自 LangChain v0.3 版本发布以来，我们建议 LangChain 用户利用 LangGraph 持久化功能，将 memory 集成到新的 LangChain 应用程序中。

如果你的代码已经依赖于 RunnableWithMessageHistory 或 BaseChatMessageHistory，你不需要进行任何更改。我们不打算在近期弃用此功能，因为它适用于简单的聊天应用程序，并且任何使用 RunnableWithMessageHistory 的代码都将继续按预期工作。

请参阅如何迁移到LangGraph记忆了解更多详细信息。

在许多问答（Q&A）应用中，我们希望允许用户进行来回对话，这意味着应用程序需要某种形式的对过去问题和答案的“记忆”，以及将这些信息纳入当前思考的逻辑。

在本指南中，我们重点介绍添加整合历史消息的逻辑。

这主要是对话式 RAG 教程的精简版。

我们将介绍两种方法

链 (Chains)，我们总是执行一个检索步骤；
代理 (Agents)，我们赋予 LLM 自由裁量权，决定是否以及如何执行检索步骤（或多个步骤）。

对于外部知识源，我们将使用与 RAG 教程中 Lilian Weng 的《LLM 驱动的自主代理》博客文章相同的内容。

这两种方法都利用 LangGraph 作为编排框架。LangGraph 实现了一个内置的持久化层，使其成为支持多轮对话的聊天应用程序的理想选择。

设置

依赖项

在本演练中，我们将使用 OpenAI 嵌入和内存向量存储，但此处显示的所有内容都适用于任何嵌入模型 (Embeddings)、向量存储 (VectorStore) 或检索器 (Retriever)。

我们将使用以下包

%%capture --no-stderr
%pip install --upgrade --quiet langgraph langchain-community beautifulsoup4

LangSmith

你使用 LangChain 构建的许多应用程序将包含多个步骤，其中包含多次 LLM 调用。随着这些应用程序变得越来越复杂，能够检查你的链或代理内部究竟发生了什么是至关重要的。实现这一目标的最佳方法是使用 LangSmith。

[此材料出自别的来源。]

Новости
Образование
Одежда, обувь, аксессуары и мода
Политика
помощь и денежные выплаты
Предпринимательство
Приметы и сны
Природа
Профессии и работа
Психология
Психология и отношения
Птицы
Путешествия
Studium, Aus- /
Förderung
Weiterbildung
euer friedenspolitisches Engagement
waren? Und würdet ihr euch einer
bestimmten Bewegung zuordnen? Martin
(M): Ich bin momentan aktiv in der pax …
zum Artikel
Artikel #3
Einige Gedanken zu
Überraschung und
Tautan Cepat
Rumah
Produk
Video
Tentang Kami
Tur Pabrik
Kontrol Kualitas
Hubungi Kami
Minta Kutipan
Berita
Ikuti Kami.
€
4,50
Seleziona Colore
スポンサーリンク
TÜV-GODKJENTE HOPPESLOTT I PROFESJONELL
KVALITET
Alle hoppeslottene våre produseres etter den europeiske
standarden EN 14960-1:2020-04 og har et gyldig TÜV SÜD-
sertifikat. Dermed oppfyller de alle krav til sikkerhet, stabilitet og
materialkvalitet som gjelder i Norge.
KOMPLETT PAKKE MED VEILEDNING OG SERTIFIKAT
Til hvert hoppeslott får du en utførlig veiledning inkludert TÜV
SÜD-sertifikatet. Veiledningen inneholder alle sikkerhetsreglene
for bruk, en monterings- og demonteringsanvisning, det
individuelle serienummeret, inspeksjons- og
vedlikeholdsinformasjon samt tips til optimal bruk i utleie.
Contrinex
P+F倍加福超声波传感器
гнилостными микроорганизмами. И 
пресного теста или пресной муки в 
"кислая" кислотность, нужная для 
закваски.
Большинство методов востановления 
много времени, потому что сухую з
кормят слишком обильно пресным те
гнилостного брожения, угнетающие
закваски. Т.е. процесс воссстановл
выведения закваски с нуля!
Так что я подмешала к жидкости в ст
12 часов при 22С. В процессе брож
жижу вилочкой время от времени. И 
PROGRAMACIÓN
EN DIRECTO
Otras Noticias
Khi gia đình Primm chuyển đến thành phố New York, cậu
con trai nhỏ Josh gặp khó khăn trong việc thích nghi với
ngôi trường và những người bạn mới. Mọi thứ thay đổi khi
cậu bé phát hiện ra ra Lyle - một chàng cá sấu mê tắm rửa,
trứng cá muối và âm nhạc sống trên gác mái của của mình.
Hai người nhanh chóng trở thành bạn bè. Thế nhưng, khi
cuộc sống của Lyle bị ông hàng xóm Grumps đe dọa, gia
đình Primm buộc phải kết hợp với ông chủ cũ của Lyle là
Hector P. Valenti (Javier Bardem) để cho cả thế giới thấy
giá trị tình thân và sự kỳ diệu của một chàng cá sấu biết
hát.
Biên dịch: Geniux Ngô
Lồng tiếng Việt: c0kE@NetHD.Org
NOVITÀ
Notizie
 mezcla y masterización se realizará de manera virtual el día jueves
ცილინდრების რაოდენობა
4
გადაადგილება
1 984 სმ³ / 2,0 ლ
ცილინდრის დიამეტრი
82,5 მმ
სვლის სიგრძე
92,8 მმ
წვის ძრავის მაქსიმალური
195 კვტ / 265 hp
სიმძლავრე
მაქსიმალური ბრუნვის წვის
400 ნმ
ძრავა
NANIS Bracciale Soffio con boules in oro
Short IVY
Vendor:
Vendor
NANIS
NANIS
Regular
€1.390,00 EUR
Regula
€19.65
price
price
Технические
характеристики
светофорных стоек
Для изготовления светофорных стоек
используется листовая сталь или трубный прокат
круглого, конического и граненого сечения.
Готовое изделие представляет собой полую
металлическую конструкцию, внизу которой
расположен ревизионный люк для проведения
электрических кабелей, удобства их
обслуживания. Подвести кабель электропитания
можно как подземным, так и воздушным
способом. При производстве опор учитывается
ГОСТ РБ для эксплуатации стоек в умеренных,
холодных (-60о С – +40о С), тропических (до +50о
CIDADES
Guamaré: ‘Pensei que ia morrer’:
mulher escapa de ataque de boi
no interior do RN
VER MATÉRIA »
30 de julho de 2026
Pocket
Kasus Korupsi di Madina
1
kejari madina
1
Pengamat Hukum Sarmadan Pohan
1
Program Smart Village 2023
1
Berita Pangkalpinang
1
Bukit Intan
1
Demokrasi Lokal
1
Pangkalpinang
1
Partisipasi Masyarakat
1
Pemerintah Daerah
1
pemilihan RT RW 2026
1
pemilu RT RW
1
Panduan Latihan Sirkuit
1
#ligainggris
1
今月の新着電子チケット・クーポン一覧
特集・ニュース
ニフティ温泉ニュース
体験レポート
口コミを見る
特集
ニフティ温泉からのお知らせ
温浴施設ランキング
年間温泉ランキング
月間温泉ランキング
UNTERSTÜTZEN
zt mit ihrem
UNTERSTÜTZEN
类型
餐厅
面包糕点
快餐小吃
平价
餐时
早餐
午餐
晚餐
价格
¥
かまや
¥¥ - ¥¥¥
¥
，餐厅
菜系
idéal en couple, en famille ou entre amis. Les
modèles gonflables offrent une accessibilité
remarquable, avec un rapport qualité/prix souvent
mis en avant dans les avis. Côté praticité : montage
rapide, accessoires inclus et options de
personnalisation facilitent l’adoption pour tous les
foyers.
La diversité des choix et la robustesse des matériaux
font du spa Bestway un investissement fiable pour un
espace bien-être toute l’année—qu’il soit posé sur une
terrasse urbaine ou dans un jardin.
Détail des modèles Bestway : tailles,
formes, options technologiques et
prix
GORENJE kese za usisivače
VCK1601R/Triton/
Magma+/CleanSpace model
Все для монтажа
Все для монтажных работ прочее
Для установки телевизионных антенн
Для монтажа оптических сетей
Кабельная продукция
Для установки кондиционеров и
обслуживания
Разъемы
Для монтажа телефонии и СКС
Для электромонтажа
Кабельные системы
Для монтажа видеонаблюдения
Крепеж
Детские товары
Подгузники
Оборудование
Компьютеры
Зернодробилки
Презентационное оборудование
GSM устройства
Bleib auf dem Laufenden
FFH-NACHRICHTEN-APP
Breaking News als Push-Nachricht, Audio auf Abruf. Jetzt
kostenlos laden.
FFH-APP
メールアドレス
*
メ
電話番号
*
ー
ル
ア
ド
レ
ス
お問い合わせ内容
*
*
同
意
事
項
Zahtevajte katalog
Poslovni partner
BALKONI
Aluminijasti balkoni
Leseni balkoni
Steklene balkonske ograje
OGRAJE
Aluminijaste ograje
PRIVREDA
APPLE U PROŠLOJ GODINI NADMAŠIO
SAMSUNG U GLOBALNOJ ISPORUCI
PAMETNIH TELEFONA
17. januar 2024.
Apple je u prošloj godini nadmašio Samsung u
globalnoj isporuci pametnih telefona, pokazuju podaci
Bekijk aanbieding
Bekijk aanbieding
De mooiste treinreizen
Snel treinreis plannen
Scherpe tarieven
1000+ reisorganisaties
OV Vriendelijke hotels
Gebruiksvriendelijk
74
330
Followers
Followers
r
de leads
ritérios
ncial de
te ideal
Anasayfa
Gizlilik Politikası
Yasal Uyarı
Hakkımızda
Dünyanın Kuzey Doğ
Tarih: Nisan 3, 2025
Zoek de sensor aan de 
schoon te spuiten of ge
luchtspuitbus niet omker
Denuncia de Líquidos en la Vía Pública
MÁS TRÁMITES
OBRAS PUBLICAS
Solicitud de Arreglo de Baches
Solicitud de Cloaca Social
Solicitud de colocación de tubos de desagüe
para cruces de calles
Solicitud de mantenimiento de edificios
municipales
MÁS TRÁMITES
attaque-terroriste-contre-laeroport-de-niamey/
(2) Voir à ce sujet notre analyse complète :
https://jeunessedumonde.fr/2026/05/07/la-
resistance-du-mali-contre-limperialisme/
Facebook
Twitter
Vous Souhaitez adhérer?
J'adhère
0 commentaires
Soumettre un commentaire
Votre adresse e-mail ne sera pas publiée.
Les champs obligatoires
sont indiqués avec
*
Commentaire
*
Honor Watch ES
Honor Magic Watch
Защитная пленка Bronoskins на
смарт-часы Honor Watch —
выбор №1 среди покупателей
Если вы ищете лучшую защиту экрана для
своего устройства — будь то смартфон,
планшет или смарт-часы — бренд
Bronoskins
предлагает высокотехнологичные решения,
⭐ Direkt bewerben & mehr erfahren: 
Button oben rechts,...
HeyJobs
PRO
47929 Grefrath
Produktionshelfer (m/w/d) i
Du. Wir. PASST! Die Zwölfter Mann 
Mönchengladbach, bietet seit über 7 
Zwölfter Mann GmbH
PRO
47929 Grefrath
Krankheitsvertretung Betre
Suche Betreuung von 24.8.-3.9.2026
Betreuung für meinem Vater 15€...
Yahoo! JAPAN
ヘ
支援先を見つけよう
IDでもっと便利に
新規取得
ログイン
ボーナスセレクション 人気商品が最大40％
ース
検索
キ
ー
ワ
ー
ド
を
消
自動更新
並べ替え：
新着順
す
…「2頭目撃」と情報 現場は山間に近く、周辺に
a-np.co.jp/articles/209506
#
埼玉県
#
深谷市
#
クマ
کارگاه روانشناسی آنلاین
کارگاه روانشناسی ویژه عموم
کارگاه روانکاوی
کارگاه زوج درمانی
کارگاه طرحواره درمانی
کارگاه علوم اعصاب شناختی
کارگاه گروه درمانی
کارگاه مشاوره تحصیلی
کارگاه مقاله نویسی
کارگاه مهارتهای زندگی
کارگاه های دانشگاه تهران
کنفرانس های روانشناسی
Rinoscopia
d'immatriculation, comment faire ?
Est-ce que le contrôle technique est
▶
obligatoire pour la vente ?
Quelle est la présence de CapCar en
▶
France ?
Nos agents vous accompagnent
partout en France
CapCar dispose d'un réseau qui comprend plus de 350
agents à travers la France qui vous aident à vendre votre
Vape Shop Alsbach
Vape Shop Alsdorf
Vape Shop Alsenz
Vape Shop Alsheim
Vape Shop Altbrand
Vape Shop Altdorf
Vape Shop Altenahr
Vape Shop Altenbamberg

请注意，LangSmith并非必需，但它会很有帮助。如果您确实想使用LangSmith，在通过上述链接注册后，请务必设置您的环境变量以开始记录跟踪信息

os.environ["LANGSMITH_TRACING"] = "true"
if not os.environ.get("LANGSMITH_API_KEY"):
    os.environ["LANGSMITH_API_KEY"] = getpass.getpass()

组件

我们需要从LangChain的集成套件中选择三个组件。

一个聊天模型

选择聊天模型

pip install -qU "langchain[google-genai]"

import getpass
import os

if not os.environ.get("GOOGLE_API_KEY"):
  os.environ["GOOGLE_API_KEY"] = getpass.getpass("Enter API key for Google Gemini: ")

from langchain.chat_models import init_chat_model

llm = init_chat_model("gemini-2.0-flash", model_provider="google_genai")

一个嵌入模型

选择嵌入模型

pip install -qU langchain-openai

import getpass
import os

if not os.environ.get("OPENAI_API_KEY"):
  os.environ["OPENAI_API_KEY"] = getpass.getpass("Enter API key for OpenAI: ")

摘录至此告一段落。